Doherty begins by describing his personal conversion to birdwatching on a tourist cruise along the Canadian coast where he was charmed by Tufted Puffins and awed by Bald Eagles. He describes how he has come to the realisation that birdwatchers are ideally placed to be transformed into citizen scientists. This idea is well established in bird-monitoring programs organised at national or even continental scales by birding organisations worldwide: for example, Birdlife Australia’s bird atlas project, where volunteer birders collect information on bird presence and abundance in a systematic, predetermined way, and submit it to a national database.

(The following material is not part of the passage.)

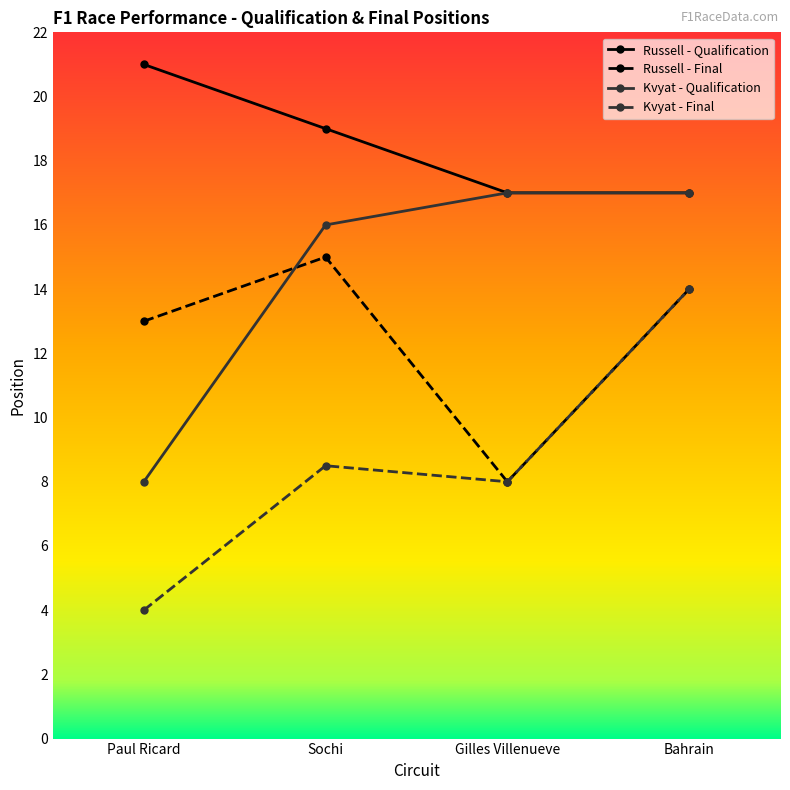

True or false: Russell - Qualification and Russell - Final intersect in this chart.

False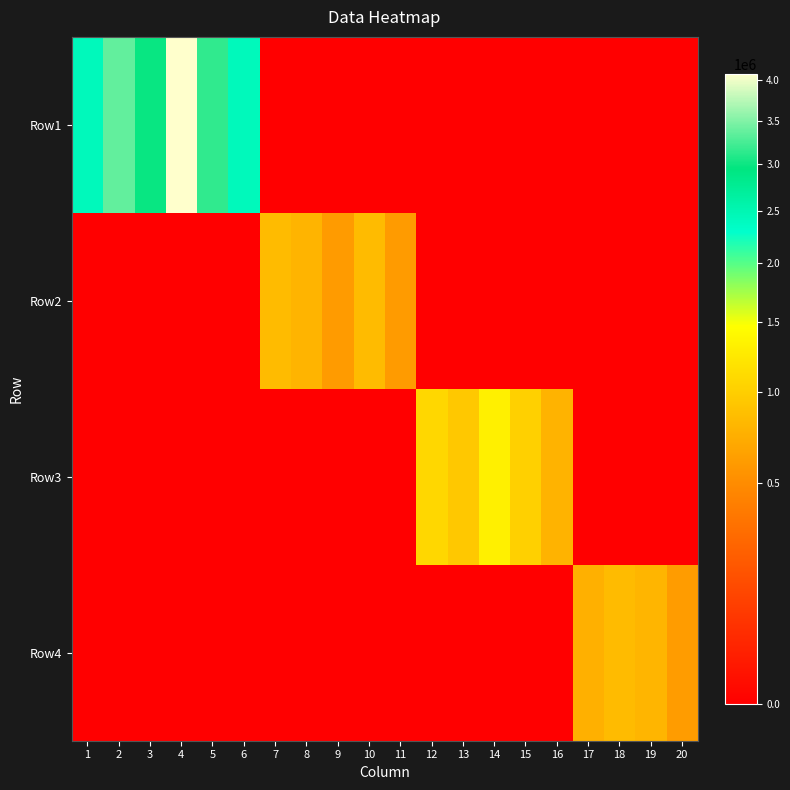

At which category is the sum across all series the highest?

4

A short history of virology, and the key players in its formative era, highlights the role of chickens and their eggs in the study of viruses. This leads to discussion of influenza and the role of birds as carriers of this most dangerous group of viruses, but also how birds have been critical as research tools in the decades-long search for understanding and control. Doherty touches on the dilemmas produced by the rapidly expanding human population of our planet. In order to feed burgeoning populations, many developing countries are intensively farming chickens, ducks, and pigs. A warm, wet climate, combined with intensive, poorly regulated livestock management, creates a perfect environment for the development and mutation of viruses and other disease organisms. It is inevitable that some of these, such as influenza A viruses, will produce mutations allowing them to infect other species, including humans, with potentially disastrous consequences.
The story of the decline of vultures in India and Pakistan is particularly arresting. The widespread use of a cheap, anti-inflammatory drug to treat cattle caused vultures that fed on dead cattle to suffer a life-ending form of gout. Fewer vultures resulted in increased populations of other scavengers, including wild dogs that carry rabies. It is estimated that human deaths caused by rabies increased by 50,000 as a consequence of the decline of the vulture population.
Some of the material covered is complex, particularly that pertaining to research that uncovered the variety of influenza viruses and how they propagate and are spread. However, more than twenty pages of notes and a detailed reference section come to the rescue.
The book culminates in a succinct plea for a fundamental shift in our way of life, combined with careful scientific enquiry, to reduce the chance of impending ecological disaster for fauna and humans alike. Doherty emphasises that many threats to birds are neither obvious nor widely understood. While disasters such as oil spills provide graphic images, there are often far less spectacular forces that drive population declines and eventual extinctions. Slow and hidden processes are the real killers, such as the incremental loss and fragmentation of habitat, the steady degradation of habitat quality, and climate change. Doherty’s statements about anthropogenic climate change in the final two chapters are refreshingly clear, concise, and sensible. He concludes: ‘In so many respects, our failure to limit CO2 emissions causes ever-increasing damage to the web of life that nurtures the birds, and ultimately, us. Is there a more important issue facing humanity?’ Coming from a leading medical researcher, who has spent a lifetime thinking deeply about human diseases and human population demography, this is indeed a powerful statement.